L Sprague De Camp, in his non-fiction article “Lost Cities”, refers to a city named Crustumius , allegedly lost beneath a sea.
Online, I find the name, but it refers to a region, or to a river.
Which would make a kind of sense, if an ancient city in the region had been destroyed.
All references I find suggest it is a Roman-era name.
Can anybody tell me about Crustumius?
Could it be referred-to by a different name?
De Camp preferred old terminology, & could be a tad prolix. I wouldn’t put it past him to use an archaic name, now obsolete.
Input?
The only Crustumius I can find is a river.

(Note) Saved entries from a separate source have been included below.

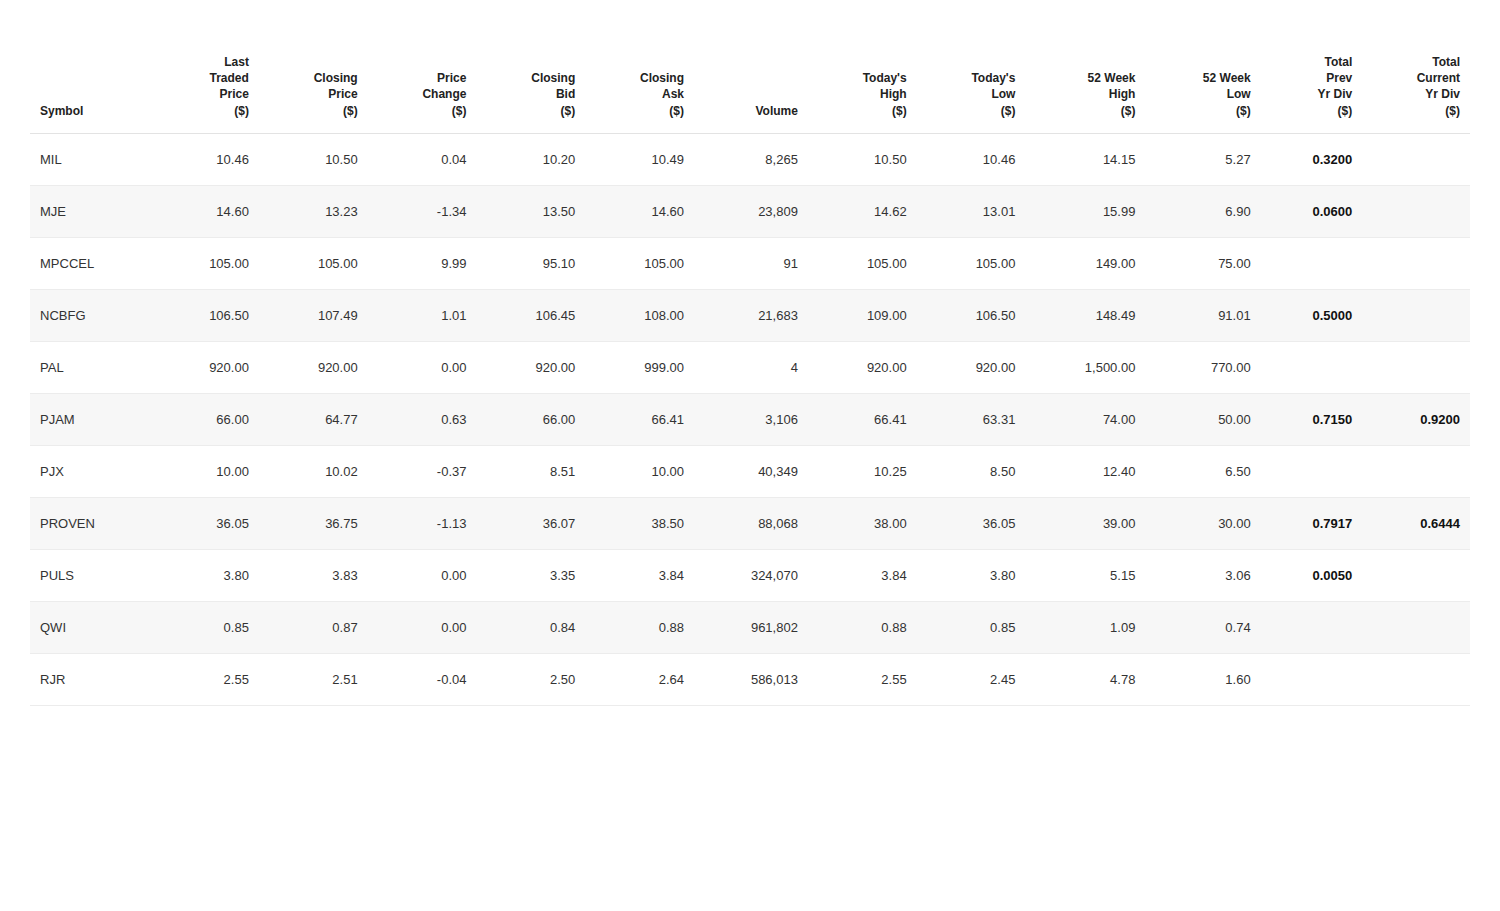| Symbol | Last Traded Price ($) | Closing Price ($) | Price Change ($) | Closing Bid ($) | Closing Ask ($) | Volume | Today's High ($) | Today's Low ($) | 52 Week High ($) | 52 Week Low ($) | Total Prev Yr Div ($) | Total Current Yr Div ($) |
| --- | --- | --- | --- | --- | --- | --- | --- | --- | --- | --- | --- | --- |
| MIL | 10.46 | 10.50 | 0.04 | 10.20 | 10.49 | 8,265 | 10.50 | 10.46 | 14.15 | 5.27 | 0.3200 | |
| MJE | 14.60 | 13.23 | -1.34 | 13.50 | 14.60 | 23,809 | 14.62 | 13.01 | 15.99 | 6.90 | 0.0600 | |
| MPCCEL | 105.00 | 105.00 | 9.99 | 95.10 | 105.00 | 91 | 105.00 | 105.00 | 149.00 | 75.00 | | |
| NCBFG | 106.50 | 107.49 | 1.01 | 106.45 | 108.00 | 21,683 | 109.00 | 106.50 | 148.49 | 91.01 | 0.5000 | |
| PAL | 920.00 | 920.00 | 0.00 | 920.00 | 999.00 | 4 | 920.00 | 920.00 | 1,500.00 | 770.00 | | |
| PJAM | 66.00 | 64.77 | 0.63 | 66.00 | 66.41 | 3,106 | 66.41 | 63.31 | 74.00 | 50.00 | 0.7150 | 0.9200 |
| PJX | 10.00 | 10.02 | -0.37 | 8.51 | 10.00 | 40,349 | 10.25 | 8.50 | 12.40 | 6.50 | | |
| PROVEN | 36.05 | 36.75 | -1.13 | 36.07 | 38.50 | 88,068 | 38.00 | 36.05 | 39.00 | 30.00 | 0.7917 | 0.6444 |
| PULS | 3.80 | 3.83 | 0.00 | 3.35 | 3.84 | 324,070 | 3.84 | 3.80 | 5.15 | 3.06 | 0.0050 | |
| QWI | 0.85 | 0.87 | 0.00 | 0.84 | 0.88 | 961,802 | 0.88 | 0.85 | 1.09 | 0.74 | | |
| RJR | 2.55 | 2.51 | -0.04 | 2.50 | 2.64 | 586,013 | 2.55 | 2.45 | 4.78 | 1.60 | | |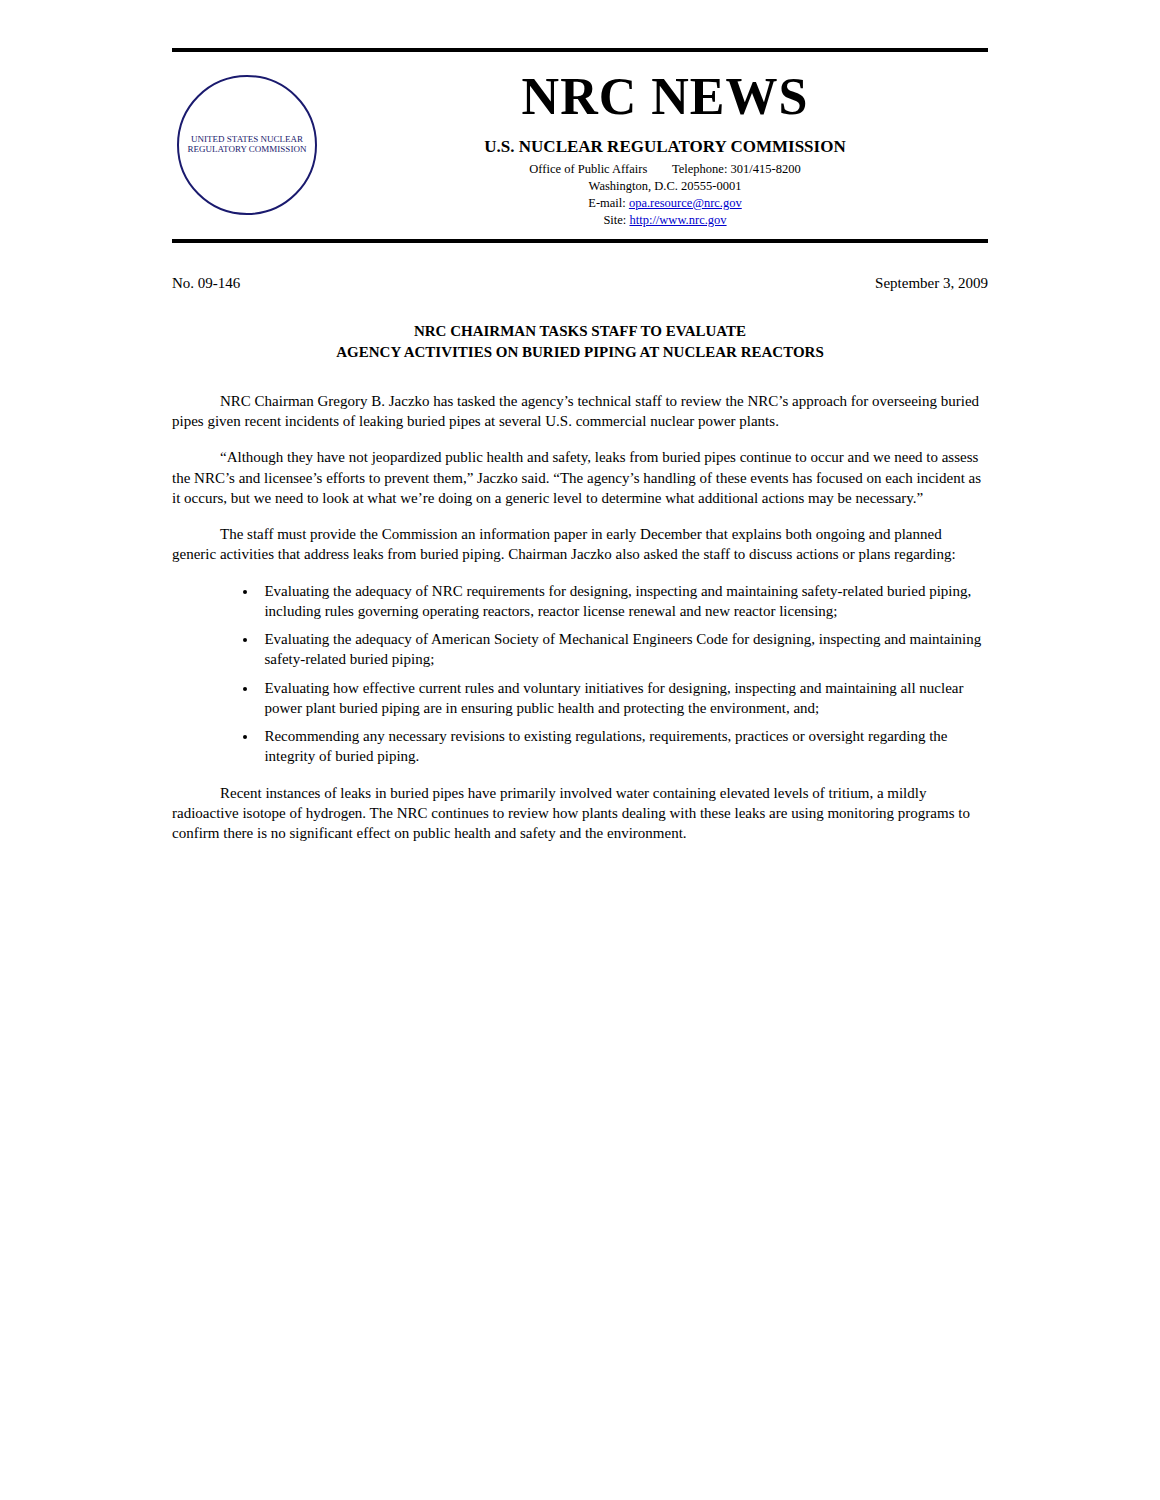UNITED STATES NUCLEAR REGULATORY COMMISSION
NRC NEWS
U.S. NUCLEAR REGULATORY COMMISSION
Office of Public Affairs Telephone: 301/415-8200
Washington, D.C. 20555-0001
E-mail: opa.resource@nrc.gov
Site: http://www.nrc.gov
No. 09-146 September 3, 2009
NRC Chairman Tasks Staff to Evaluate
Agency Activities on Buried Piping at Nuclear Reactors
NRC Chairman Gregory B. Jaczko has tasked the agency’s technical staff to review the NRC’s approach for overseeing buried pipes given recent incidents of leaking buried pipes at several U.S. commercial nuclear power plants.
“Although they have not jeopardized public health and safety, leaks from buried pipes continue to occur and we need to assess the NRC’s and licensee’s efforts to prevent them,” Jaczko said. “The agency’s handling of these events has focused on each incident as it occurs, but we need to look at what we’re doing on a generic level to determine what additional actions may be necessary.”
The staff must provide the Commission an information paper in early December that explains both ongoing and planned generic activities that address leaks from buried piping. Chairman Jaczko also asked the staff to discuss actions or plans regarding:
Evaluating the adequacy of NRC requirements for designing, inspecting and maintaining safety-related buried piping, including rules governing operating reactors, reactor license renewal and new reactor licensing;
Evaluating the adequacy of American Society of Mechanical Engineers Code for designing, inspecting and maintaining safety-related buried piping;
Evaluating how effective current rules and voluntary initiatives for designing, inspecting and maintaining all nuclear power plant buried piping are in ensuring public health and protecting the environment, and;
Recommending any necessary revisions to existing regulations, requirements, practices or oversight regarding the integrity of buried piping.
Recent instances of leaks in buried pipes have primarily involved water containing elevated levels of tritium, a mildly radioactive isotope of hydrogen. The NRC continues to review how plants dealing with these leaks are using monitoring programs to confirm there is no significant effect on public health and safety and the environment.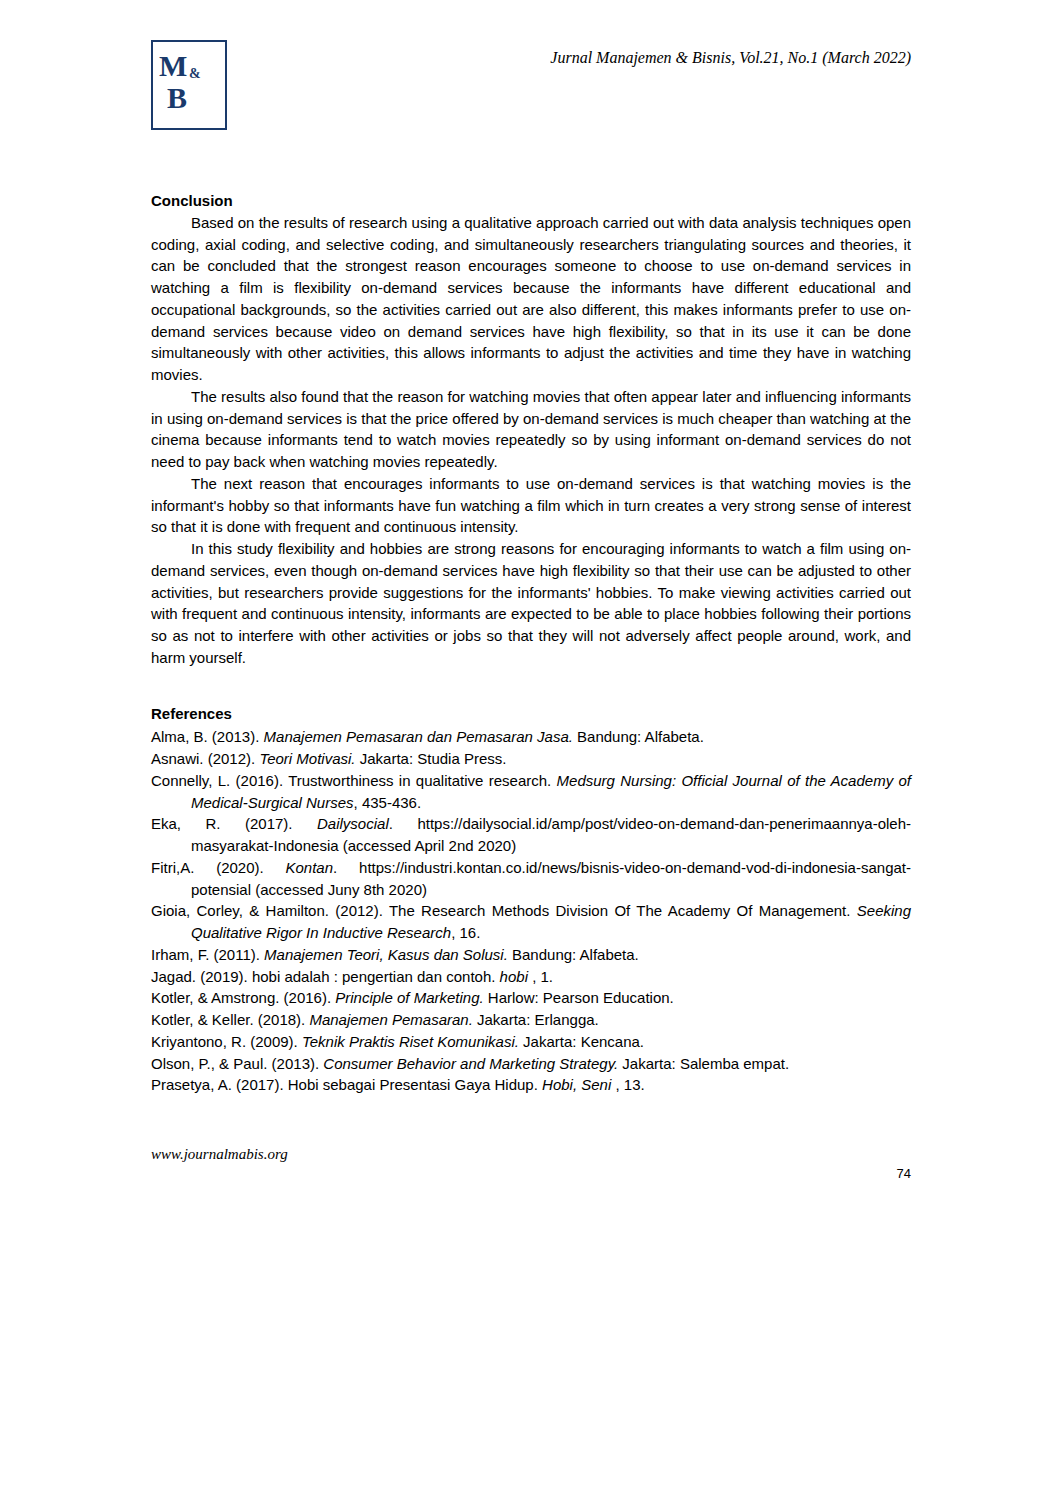M & B
Jurnal Manajemen & Bisnis, Vol.21, No.1 (March 2022)
Conclusion
Based on the results of research using a qualitative approach carried out with data analysis techniques open coding, axial coding, and selective coding, and simultaneously researchers triangulating sources and theories, it can be concluded that the strongest reason encourages someone to choose to use on-demand services in watching a film is flexibility on-demand services because the informants have different educational and occupational backgrounds, so the activities carried out are also different, this makes informants prefer to use on-demand services because video on demand services have high flexibility, so that in its use it can be done simultaneously with other activities, this allows informants to adjust the activities and time they have in watching movies.
The results also found that the reason for watching movies that often appear later and influencing informants in using on-demand services is that the price offered by on-demand services is much cheaper than watching at the cinema because informants tend to watch movies repeatedly so by using informant on-demand services do not need to pay back when watching movies repeatedly.
The next reason that encourages informants to use on-demand services is that watching movies is the informant's hobby so that informants have fun watching a film which in turn creates a very strong sense of interest so that it is done with frequent and continuous intensity.
In this study flexibility and hobbies are strong reasons for encouraging informants to watch a film using on-demand services, even though on-demand services have high flexibility so that their use can be adjusted to other activities, but researchers provide suggestions for the informants' hobbies. To make viewing activities carried out with frequent and continuous intensity, informants are expected to be able to place hobbies following their portions so as not to interfere with other activities or jobs so that they will not adversely affect people around, work, and harm yourself.
References
Alma, B. (2013). Manajemen Pemasaran dan Pemasaran Jasa. Bandung: Alfabeta.
Asnawi. (2012). Teori Motivasi. Jakarta: Studia Press.
Connelly, L. (2016). Trustworthiness in qualitative research. Medsurg Nursing: Official Journal of the Academy of Medical-Surgical Nurses, 435-436.
Eka, R. (2017). Dailysocial. https://dailysocial.id/amp/post/video-on-demand-dan-penerimaannya-oleh-masyarakat-Indonesia (accessed April 2nd 2020)
Fitri,A. (2020). Kontan. https://industri.kontan.co.id/news/bisnis-video-on-demand-vod-di-indonesia-sangat-potensial (accessed Juny 8th 2020)
Gioia, Corley, & Hamilton. (2012). The Research Methods Division Of The Academy Of Management. Seeking Qualitative Rigor In Inductive Research, 16.
Irham, F. (2011). Manajemen Teori, Kasus dan Solusi. Bandung: Alfabeta.
Jagad. (2019). hobi adalah : pengertian dan contoh. hobi , 1.
Kotler, & Amstrong. (2016). Principle of Marketing. Harlow: Pearson Education.
Kotler, & Keller. (2018). Manajemen Pemasaran. Jakarta: Erlangga.
Kriyantono, R. (2009). Teknik Praktis Riset Komunikasi. Jakarta: Kencana.
Olson, P., & Paul. (2013). Consumer Behavior and Marketing Strategy. Jakarta: Salemba empat.
Prasetya, A. (2017). Hobi sebagai Presentasi Gaya Hidup. Hobi, Seni , 13.
www.journalmabis.org 74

Dictionary of Greek and Roman Geography (1854) William Smith, LLD, Ed.
CRUSTU´MIUS a river of Umbria, flowing into the Adriatic Sea between Ariminum and Pisaurum. It is noticed by Pliny as in the vicinity of Ariminum, but in a manner that would have rather led to the supposition that it was on the N. side of that city. There can, however, be no doubt that it is the same river of which the name is corrupted in the Tabula into “Rustunum,” and which is there placed S. of Ariminum. It may therefore be pretty safely identified with the Conca, which enters the sea at La Cattolica, and is described as a mountain stream, liable to sudden and violent inundations when swollen by the melted snows. Hence the epithet given it by Lucan, of “Crustumium rapax” (Luc. 2.406; Plin. Nat. 3.15 s. 20; Tab. Peut.). Vibius Sequester (p. 8) asserts that there was a town of the same name at its mouth, but this is probably a mistake.
So the river, now called the Conca, was given to flooding, and someone once mistakenly asserted there was a town of the same name at its mouth. I think we’ve run this one down.
The only ancient city I can think of which is claimed to have sunk is one mentioned by either Herodotus or Thucydides. Hekkale, was it?
Perhaps it was Crustumerium , an ancient town of the Sabines north of Rome. Crustumerius was the adjective form of the name. The site of the town was once considered lost but was rediscovered in the 1970s.
Correction: It was a Latin town near Sabine territory, not a Sabine town.
An aly spelling!
Hmmm–any legends of all or part of it being flooded, or submerged, or lost to the sea by landslide?